Feature tracking (FT) by cardiac magnetic resonance (CMR), or CMR-FT, has conceptual similarities with speckle tracking, in providing quantitative assessment of myocardial deformation [6]. Despite the methodological differences in image acquisition and postprocessing, the similarity extends to the use of routinely acquired cine (steady-state free precession, SSFP) images, avoiding the need for additional dedicated sequences, such as tagging [7, 8]. Numerous studies reported on validation and agreement with other deformation techniques (reviewed elsewhere ([8, 9]), which, in summary, reveal that the measurements derived by CMR-FT are not easily transferrable, nor in scale or precision. One of the reasons for the differences is a number of methodologically different software solutions, pertaining numerous approaches to automatic contour-placement and tracking, as well as underlying algorithms of strain calculation [7]. Moreover, despite high reproducibility GLS in some single centre studies, there remains a remarkable inter-centre difference despite the use of same vendor, reflecting an important source of operator induced, or random variability [10, 11]. We hypothesized that standardization of user postprocessing may reduce the random component of variability. Improved precision of measurements may support transferability of CMR-FT and allow comparability of intervendor and intercentre results, despite the systematic differences, owing to the different image processing algorithms used by vendors. In this study, we undertook a systematic analysis and elimination of potential errors to guide the development of standardized operating procedure for local reads by comparison of two different vendors.

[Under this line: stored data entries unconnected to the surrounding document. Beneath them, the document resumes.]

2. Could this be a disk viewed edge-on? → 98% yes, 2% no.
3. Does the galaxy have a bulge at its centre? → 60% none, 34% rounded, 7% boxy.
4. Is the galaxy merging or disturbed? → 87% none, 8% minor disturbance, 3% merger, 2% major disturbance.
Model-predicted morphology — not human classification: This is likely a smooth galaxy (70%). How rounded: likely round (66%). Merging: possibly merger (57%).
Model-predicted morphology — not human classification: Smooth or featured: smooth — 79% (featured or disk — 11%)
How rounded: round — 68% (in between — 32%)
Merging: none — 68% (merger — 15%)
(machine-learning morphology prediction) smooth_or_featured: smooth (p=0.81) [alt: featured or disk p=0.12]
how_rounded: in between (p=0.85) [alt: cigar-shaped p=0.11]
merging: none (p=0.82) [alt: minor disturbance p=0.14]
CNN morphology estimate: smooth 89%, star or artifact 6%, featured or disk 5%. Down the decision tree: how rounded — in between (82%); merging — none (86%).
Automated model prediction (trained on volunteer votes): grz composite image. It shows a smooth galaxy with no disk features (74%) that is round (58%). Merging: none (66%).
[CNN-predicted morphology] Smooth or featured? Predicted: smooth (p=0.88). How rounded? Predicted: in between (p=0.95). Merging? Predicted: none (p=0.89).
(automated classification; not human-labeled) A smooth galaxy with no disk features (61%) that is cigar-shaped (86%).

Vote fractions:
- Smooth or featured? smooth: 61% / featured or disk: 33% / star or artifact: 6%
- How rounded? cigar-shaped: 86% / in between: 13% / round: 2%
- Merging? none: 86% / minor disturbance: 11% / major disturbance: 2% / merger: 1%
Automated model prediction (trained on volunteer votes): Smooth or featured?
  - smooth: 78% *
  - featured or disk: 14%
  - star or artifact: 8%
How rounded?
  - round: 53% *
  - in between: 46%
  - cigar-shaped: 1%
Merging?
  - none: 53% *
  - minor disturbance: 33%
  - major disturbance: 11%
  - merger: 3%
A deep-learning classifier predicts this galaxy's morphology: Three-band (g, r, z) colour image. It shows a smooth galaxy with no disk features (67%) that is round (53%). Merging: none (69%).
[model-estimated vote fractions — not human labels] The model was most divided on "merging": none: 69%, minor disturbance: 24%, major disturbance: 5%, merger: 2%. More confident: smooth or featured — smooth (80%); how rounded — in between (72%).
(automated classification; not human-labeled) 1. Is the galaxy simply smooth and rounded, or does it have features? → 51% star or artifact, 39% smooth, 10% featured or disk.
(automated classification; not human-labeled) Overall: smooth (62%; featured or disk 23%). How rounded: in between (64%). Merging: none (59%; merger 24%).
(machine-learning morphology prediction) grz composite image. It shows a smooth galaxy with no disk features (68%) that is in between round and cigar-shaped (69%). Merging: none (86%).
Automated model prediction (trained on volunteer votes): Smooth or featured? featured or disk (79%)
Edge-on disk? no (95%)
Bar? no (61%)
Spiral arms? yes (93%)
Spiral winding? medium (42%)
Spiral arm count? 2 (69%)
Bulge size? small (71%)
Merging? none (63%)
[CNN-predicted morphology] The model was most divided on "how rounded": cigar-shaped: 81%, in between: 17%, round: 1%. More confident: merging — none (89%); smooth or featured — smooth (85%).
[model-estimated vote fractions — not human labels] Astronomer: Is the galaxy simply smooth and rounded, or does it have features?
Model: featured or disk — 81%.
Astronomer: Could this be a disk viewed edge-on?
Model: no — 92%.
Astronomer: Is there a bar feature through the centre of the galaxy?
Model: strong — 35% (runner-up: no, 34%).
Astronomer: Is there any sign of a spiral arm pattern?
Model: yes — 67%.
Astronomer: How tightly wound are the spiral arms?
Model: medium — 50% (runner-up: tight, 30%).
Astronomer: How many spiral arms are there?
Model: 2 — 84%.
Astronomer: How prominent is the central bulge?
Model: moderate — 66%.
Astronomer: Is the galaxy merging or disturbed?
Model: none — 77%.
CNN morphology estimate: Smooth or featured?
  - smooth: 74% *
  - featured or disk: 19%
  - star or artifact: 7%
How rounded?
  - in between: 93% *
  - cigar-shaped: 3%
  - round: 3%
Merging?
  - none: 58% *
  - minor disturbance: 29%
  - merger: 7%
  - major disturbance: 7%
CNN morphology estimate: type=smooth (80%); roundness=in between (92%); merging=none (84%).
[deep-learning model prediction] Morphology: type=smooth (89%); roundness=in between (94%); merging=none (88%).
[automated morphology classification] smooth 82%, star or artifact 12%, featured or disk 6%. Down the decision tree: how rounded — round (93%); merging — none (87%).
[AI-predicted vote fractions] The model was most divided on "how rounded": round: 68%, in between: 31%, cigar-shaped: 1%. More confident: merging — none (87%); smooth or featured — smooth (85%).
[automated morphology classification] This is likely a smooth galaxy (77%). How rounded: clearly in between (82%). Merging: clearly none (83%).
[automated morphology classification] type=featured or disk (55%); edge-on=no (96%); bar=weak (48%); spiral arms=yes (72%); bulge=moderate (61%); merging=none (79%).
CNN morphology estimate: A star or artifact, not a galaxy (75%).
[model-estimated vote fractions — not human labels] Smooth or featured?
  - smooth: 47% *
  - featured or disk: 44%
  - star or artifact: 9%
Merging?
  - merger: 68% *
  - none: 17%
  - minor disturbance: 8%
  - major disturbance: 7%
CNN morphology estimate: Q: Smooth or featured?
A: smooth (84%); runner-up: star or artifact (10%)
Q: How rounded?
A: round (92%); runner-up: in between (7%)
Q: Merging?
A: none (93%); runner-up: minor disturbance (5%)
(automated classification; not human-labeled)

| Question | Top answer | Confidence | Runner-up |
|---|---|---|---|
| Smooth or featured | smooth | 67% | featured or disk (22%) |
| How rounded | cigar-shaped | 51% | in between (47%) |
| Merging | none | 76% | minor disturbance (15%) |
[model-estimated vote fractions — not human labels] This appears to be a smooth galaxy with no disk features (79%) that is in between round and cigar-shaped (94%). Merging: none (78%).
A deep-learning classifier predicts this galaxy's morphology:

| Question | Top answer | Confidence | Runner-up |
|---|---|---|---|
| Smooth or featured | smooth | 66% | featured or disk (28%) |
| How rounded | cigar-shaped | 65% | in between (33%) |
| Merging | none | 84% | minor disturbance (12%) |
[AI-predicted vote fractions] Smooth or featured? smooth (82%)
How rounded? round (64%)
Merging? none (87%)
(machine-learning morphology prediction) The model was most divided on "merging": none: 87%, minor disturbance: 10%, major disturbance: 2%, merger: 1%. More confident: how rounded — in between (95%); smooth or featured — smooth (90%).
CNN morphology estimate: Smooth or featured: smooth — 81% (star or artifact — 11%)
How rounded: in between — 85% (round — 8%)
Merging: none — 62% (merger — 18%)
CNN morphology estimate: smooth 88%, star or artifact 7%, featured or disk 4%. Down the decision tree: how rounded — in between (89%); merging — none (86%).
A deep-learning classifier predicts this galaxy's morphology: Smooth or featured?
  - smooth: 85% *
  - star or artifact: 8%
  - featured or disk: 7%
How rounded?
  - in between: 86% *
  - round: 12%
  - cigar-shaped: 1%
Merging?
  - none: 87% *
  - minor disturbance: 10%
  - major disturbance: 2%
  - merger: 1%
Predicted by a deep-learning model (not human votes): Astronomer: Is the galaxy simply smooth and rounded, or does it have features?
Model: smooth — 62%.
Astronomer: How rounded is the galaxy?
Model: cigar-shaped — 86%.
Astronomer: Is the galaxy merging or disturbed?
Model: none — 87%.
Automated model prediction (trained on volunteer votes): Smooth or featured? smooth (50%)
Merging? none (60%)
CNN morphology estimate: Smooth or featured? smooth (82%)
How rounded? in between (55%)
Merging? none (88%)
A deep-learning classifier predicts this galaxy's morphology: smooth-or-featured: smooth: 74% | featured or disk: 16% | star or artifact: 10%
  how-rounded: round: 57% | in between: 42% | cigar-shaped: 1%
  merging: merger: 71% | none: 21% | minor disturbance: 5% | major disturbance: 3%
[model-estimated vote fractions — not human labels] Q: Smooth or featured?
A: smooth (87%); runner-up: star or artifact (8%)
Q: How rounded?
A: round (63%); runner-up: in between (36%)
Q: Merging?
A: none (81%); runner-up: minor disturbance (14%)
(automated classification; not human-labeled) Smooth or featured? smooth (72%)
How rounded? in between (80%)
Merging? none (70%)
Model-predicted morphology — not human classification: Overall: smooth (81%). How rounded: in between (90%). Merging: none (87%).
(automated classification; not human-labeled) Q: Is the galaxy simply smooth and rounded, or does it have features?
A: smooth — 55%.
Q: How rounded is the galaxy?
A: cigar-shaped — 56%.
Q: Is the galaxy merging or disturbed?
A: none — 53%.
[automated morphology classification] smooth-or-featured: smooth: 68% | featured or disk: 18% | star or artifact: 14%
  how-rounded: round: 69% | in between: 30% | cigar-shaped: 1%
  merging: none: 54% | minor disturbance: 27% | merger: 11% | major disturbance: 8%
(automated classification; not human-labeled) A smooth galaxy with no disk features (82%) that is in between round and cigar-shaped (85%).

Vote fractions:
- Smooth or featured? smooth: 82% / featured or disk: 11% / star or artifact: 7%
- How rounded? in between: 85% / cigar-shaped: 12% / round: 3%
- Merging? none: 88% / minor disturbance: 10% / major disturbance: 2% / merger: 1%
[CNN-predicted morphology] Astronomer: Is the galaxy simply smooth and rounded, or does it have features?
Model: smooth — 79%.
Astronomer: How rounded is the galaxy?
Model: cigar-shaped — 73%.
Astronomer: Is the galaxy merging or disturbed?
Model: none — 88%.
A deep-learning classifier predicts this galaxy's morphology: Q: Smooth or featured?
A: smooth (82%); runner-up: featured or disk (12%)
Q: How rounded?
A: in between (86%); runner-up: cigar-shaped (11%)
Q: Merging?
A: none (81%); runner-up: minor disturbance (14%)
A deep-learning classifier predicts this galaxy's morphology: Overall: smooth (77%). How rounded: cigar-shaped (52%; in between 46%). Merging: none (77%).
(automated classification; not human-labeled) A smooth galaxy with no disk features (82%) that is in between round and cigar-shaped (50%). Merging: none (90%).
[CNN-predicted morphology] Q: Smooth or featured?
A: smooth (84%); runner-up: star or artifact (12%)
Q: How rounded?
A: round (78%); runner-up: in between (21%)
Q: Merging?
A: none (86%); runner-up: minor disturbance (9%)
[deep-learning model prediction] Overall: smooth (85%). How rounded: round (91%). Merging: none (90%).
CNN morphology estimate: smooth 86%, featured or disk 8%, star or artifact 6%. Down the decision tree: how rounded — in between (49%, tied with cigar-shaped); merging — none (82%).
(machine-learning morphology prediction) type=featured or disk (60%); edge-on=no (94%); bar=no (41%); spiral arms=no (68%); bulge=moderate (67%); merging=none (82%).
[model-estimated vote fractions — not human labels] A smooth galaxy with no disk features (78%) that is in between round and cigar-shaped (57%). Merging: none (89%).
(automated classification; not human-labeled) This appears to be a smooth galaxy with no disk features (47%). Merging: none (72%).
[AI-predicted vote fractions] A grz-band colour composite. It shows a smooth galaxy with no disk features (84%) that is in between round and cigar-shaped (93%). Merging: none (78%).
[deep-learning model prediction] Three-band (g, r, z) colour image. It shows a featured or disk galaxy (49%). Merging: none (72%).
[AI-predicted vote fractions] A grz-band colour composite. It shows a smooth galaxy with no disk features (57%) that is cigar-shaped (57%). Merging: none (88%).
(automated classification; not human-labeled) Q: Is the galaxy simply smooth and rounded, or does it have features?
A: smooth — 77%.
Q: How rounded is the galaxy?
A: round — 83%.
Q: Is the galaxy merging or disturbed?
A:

Anonymized datasets were sourced from the prospective longitudinal observational multicentre investigator-led study [12,13,14]. Groups of unrelated subjects with either known ischaemic heart disease (IHD) or non-ischaemic dilated cardiomyopathy (NIDCM), were composed to examine the influence of regional wall motion abnormalities (RWMA) and diffuse myocardial impairment on postprocessing of GLS, respectively. The control group consists of subjects with normal blood pressure, low-pretest likelihood of cardiomyopathy, normal LV mass, volumes, and global systolic function, as well as absence of myocardial scar on late gadolinium enhancement (LGE) imaging and no regular medication. Clinical meta-data, including systolic/diastolic blood pressure (BP), body mass index (BMI) were recorded. Exclusion criteria for all subjects were the generally accepted contraindications to CMR (implantable non-MR safe devices, cerebral aneurysm clips, cochlear implants).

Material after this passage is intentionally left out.